What is expected = Please set down every line of text in each of the following items, word for word and in the same order.

Material shown =
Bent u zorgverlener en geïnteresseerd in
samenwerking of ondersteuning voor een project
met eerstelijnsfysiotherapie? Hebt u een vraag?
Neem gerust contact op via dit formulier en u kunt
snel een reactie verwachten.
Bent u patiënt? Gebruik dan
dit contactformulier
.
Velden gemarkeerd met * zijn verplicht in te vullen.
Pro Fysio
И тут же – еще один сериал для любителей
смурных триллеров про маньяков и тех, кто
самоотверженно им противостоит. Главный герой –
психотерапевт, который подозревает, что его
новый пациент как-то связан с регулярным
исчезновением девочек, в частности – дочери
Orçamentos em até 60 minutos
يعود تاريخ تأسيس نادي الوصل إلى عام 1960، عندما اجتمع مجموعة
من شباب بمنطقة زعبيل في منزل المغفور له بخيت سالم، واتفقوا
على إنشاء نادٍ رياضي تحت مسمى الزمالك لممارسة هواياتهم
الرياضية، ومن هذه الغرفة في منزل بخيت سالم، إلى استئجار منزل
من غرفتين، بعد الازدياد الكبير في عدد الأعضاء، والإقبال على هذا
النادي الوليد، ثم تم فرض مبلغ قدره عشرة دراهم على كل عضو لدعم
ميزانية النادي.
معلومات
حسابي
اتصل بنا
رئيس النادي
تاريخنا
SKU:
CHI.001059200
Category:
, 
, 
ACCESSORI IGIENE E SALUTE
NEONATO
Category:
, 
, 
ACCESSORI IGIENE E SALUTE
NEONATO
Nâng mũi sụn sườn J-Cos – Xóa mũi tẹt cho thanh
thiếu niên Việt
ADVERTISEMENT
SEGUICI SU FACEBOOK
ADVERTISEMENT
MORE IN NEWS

Exercise result =
Bent u zorgverlener en geïnteresseerd in
samenwerking of ondersteuning voor een project
met eerstelijnsfysiotherapie? Hebt u een vraag?
Neem gerust contact op via dit formulier en u kunt
snel een reactie verwachten.
Bent u patiënt? Gebruik dan
dit contactformulier
.
Velden gemarkeerd met * zijn verplicht in te vullen.
Pro Fysio
И тут же – еще один сериал для любителей
смурных триллеров про маньяков и тех, кто
самоотверженно им противостоит. Главный герой –
психотерапевт, который подозревает, что его
новый пациент как-то связан с регулярным
исчезновением девочек, в частности – дочери
Orçamentos em até 60 minutos
يعود تاريخ تأسيس نادي الوصل إلى عام 1960، عندما اجتمع مجموعة
من شباب بمنطقة زعبيل في منزل المغفور له بخيت سالم، واتفقوا
على إنشاء نادٍ رياضي تحت مسمى الزمالك لممارسة هواياتهم
الرياضية، ومن هذه الغرفة في منزل بخيت سالم، إلى استئجار منزل
من غرفتين، بعد الازدياد الكبير في عدد الأعضاء، والإقبال على هذا
النادي الوليد، ثم تم فرض مبلغ قدره عشرة دراهم على كل عضو لدعم
ميزانية النادي.
معلومات
حسابي
اتصل بنا
رئيس النادي
تاريخنا
SKU:
CHI.001059200
Category:
, 
, 
ACCESSORI IGIENE E SALUTE
NEONATO
Category:
, 
, 
ACCESSORI IGIENE E SALUTE
NEONATO
Nâng mũi sụn sườn J-Cos – Xóa mũi tẹt cho thanh
thiếu niên Việt
ADVERTISEMENT
SEGUICI SU FACEBOOK
ADVERTISEMENT
MORE IN NEWS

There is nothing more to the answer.